Re: Morphogenic Fields

From: Scott Chase (ecphoric@hotmail.com)
Date: Wed 11 Jun 2003 - 16:27:39 GMT

  • Next message: Reed Konsler: "Re: memetics-digest V1 #1386"

    >From: "Reed Konsler" <konslerr@mail.weston.org>
    >Reply-To: memetics@mmu.ac.uk
    >To: <memetics@mmu.ac.uk>
    >Subject: Morphogenic Fields
    >Date: Wed, 11 Jun 2003 10:22:47 -0400
    >
    >Dace:
    >"Okay. And what determines the "homologous pathways of development?"
    >Genes
    >or fields? Whatever answers researchers come up with cannot help but be
    >provisional. Every answer merely moves the question back a step.
    >Ultimately, the information is either particulate or holistic. Ontogenesis
    >is either bottom-up or top-down. Since biochemists are no closer than they
    >were forty years ago to providing a detailed picture of how genes build
    >bodies, there's no reason not to explore other possibilities. Indeed, this
    >is the general trend of contemporary biology."
    >
    >First: "...are no closer..."? I'm not going to argue with you about your
    >opinion, but there are conferences full of molecular biologists that have
    >the impression that they know more than they did forty years ago.

**Provided data**

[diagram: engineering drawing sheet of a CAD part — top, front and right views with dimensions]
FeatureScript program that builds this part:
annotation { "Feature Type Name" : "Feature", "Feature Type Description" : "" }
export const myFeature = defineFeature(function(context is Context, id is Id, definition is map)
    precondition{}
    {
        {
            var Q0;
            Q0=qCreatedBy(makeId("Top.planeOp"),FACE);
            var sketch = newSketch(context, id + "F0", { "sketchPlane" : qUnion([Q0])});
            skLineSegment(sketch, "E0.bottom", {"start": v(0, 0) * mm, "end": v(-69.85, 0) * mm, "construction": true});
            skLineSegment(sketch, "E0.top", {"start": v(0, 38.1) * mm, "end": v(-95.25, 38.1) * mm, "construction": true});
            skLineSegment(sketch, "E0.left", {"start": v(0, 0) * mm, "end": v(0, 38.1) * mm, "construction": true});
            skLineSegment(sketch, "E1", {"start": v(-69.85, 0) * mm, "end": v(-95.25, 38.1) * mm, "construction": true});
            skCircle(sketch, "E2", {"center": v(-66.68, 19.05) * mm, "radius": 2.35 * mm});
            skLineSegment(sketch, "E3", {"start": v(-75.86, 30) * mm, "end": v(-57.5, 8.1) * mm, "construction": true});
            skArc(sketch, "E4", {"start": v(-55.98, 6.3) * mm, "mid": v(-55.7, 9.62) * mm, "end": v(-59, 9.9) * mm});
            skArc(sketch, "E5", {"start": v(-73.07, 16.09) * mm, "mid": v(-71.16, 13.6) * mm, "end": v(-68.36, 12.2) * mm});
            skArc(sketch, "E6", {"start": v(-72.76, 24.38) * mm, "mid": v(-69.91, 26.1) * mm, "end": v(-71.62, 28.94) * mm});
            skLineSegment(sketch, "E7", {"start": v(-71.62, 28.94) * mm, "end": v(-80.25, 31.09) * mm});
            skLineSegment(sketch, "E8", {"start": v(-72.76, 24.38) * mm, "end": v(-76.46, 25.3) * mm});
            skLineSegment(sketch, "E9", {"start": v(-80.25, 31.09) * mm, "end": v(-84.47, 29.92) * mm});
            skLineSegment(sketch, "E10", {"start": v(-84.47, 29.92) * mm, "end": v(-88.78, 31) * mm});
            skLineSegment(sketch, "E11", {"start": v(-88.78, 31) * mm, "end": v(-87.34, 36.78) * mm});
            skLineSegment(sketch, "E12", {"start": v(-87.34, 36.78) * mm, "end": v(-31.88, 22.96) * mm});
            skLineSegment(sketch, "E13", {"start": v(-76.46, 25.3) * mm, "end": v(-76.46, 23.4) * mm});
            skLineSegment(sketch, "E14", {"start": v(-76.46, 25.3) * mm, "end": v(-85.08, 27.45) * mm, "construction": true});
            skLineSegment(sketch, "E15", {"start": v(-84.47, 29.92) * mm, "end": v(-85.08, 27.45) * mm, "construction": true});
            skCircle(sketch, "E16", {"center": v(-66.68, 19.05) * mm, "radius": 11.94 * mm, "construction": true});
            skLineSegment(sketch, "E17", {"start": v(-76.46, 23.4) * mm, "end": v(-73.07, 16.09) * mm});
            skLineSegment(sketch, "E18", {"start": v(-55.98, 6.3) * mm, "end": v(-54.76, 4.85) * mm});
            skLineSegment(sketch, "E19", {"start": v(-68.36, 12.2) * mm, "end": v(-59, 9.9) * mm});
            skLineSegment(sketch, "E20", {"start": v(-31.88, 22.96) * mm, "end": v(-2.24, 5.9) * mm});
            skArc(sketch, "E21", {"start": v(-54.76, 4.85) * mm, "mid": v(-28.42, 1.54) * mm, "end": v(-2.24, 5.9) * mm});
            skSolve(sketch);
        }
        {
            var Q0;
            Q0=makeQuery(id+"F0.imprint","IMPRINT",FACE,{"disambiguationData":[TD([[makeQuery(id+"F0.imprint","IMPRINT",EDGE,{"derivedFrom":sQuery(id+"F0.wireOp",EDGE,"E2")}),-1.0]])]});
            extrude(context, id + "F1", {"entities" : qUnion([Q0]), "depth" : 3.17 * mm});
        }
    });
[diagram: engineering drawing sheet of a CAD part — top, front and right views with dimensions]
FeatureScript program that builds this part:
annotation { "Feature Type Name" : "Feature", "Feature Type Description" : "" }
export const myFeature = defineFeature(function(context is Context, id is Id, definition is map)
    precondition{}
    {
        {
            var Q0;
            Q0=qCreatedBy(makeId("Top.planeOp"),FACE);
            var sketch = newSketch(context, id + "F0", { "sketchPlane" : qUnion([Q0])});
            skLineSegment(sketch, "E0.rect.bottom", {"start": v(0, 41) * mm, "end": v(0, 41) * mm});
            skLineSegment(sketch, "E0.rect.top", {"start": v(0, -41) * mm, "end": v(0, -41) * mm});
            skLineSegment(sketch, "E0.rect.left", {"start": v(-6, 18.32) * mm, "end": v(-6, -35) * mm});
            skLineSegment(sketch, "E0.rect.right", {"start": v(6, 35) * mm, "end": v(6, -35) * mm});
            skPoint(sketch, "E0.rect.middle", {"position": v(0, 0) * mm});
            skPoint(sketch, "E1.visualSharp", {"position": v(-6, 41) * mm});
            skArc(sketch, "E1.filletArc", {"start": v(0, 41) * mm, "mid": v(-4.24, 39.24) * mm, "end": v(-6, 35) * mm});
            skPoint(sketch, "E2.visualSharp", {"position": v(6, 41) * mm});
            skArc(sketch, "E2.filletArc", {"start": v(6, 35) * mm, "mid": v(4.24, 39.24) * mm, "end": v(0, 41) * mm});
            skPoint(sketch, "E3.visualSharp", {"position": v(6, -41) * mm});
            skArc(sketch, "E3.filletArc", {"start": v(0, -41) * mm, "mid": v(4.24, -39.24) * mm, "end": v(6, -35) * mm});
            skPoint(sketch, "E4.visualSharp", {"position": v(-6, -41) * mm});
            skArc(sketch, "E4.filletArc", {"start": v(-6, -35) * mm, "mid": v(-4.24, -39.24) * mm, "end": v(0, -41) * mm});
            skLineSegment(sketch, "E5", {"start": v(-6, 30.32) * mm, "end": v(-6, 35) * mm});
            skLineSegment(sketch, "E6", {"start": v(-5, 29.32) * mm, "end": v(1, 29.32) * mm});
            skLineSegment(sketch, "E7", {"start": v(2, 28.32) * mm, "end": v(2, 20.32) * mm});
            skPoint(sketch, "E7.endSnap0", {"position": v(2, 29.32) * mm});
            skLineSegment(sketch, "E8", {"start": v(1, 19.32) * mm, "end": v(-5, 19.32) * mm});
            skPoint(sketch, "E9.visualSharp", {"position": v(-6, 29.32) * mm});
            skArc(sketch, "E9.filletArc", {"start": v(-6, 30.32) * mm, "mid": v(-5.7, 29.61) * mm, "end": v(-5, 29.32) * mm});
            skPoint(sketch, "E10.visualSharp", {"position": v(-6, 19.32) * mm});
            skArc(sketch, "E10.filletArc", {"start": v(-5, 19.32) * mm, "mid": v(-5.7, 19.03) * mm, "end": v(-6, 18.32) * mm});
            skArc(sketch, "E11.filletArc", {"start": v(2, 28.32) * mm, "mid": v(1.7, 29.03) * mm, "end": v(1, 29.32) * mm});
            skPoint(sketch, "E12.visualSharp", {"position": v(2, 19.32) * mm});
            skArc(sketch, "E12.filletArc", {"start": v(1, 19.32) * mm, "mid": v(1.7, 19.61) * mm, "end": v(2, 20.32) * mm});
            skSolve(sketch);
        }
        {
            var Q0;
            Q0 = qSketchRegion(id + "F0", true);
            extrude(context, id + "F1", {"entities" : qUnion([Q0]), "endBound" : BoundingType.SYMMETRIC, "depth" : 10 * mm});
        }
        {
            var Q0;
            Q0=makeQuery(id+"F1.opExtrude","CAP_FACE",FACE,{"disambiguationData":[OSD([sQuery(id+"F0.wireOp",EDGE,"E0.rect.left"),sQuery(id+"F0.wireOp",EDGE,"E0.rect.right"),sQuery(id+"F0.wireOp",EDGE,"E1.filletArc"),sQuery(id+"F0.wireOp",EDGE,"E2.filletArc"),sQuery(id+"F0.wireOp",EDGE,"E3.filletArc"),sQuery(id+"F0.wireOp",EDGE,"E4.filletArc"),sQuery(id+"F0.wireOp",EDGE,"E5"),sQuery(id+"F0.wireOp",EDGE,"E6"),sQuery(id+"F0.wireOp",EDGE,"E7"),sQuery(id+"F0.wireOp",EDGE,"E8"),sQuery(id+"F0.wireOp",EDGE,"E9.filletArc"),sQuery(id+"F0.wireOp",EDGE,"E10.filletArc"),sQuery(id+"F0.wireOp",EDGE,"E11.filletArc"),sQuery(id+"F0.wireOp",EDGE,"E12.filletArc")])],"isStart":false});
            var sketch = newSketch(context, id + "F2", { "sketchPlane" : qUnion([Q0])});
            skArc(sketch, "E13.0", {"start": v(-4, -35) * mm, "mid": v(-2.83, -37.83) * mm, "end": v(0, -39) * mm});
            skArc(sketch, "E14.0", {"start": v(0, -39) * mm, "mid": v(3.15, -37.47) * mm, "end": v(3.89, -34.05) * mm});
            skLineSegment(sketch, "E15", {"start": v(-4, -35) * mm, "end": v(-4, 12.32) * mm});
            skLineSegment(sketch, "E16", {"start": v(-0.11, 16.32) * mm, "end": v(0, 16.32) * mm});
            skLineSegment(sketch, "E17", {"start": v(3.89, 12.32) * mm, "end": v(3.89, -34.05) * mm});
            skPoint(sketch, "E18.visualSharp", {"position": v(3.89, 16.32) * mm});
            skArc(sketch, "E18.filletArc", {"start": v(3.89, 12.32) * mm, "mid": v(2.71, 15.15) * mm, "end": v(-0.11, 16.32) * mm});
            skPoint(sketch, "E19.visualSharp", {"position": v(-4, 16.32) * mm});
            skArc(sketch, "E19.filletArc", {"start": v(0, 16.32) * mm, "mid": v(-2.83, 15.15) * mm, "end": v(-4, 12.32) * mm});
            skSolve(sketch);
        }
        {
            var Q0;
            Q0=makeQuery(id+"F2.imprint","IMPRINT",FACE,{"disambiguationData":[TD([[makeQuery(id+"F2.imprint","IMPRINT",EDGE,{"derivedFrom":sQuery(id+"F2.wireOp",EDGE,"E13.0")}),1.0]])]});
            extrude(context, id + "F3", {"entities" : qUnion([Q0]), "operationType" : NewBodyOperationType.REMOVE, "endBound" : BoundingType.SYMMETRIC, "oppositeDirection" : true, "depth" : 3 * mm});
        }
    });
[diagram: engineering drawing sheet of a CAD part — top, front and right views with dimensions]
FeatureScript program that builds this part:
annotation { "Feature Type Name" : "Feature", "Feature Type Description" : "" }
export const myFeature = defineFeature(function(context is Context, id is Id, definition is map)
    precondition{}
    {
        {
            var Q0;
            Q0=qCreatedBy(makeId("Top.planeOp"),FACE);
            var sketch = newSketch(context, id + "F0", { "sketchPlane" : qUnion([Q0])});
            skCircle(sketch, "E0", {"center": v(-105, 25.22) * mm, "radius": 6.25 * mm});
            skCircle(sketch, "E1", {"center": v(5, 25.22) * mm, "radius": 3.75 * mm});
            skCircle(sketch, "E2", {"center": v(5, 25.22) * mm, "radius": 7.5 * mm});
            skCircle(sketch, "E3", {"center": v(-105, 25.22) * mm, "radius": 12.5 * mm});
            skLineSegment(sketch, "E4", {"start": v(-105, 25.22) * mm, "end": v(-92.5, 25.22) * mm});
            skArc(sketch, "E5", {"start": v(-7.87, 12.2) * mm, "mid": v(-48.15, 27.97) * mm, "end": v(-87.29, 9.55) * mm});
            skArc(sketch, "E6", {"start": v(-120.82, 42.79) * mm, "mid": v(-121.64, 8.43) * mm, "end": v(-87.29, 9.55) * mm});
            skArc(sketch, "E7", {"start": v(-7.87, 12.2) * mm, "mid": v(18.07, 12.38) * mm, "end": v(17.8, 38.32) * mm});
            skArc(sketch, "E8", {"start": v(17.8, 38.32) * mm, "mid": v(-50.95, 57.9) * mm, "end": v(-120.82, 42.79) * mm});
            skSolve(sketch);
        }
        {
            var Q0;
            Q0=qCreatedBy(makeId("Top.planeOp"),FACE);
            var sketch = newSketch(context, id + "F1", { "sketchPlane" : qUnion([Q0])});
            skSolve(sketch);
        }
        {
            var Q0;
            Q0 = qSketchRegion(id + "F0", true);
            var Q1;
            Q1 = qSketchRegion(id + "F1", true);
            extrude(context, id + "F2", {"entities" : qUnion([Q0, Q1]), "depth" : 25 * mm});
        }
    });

**What you should do**
In the message on morphogenic fields, what two possibilities does Dace name as determining the "homologous pathways of development"?

**Written answer**
Genes or fields.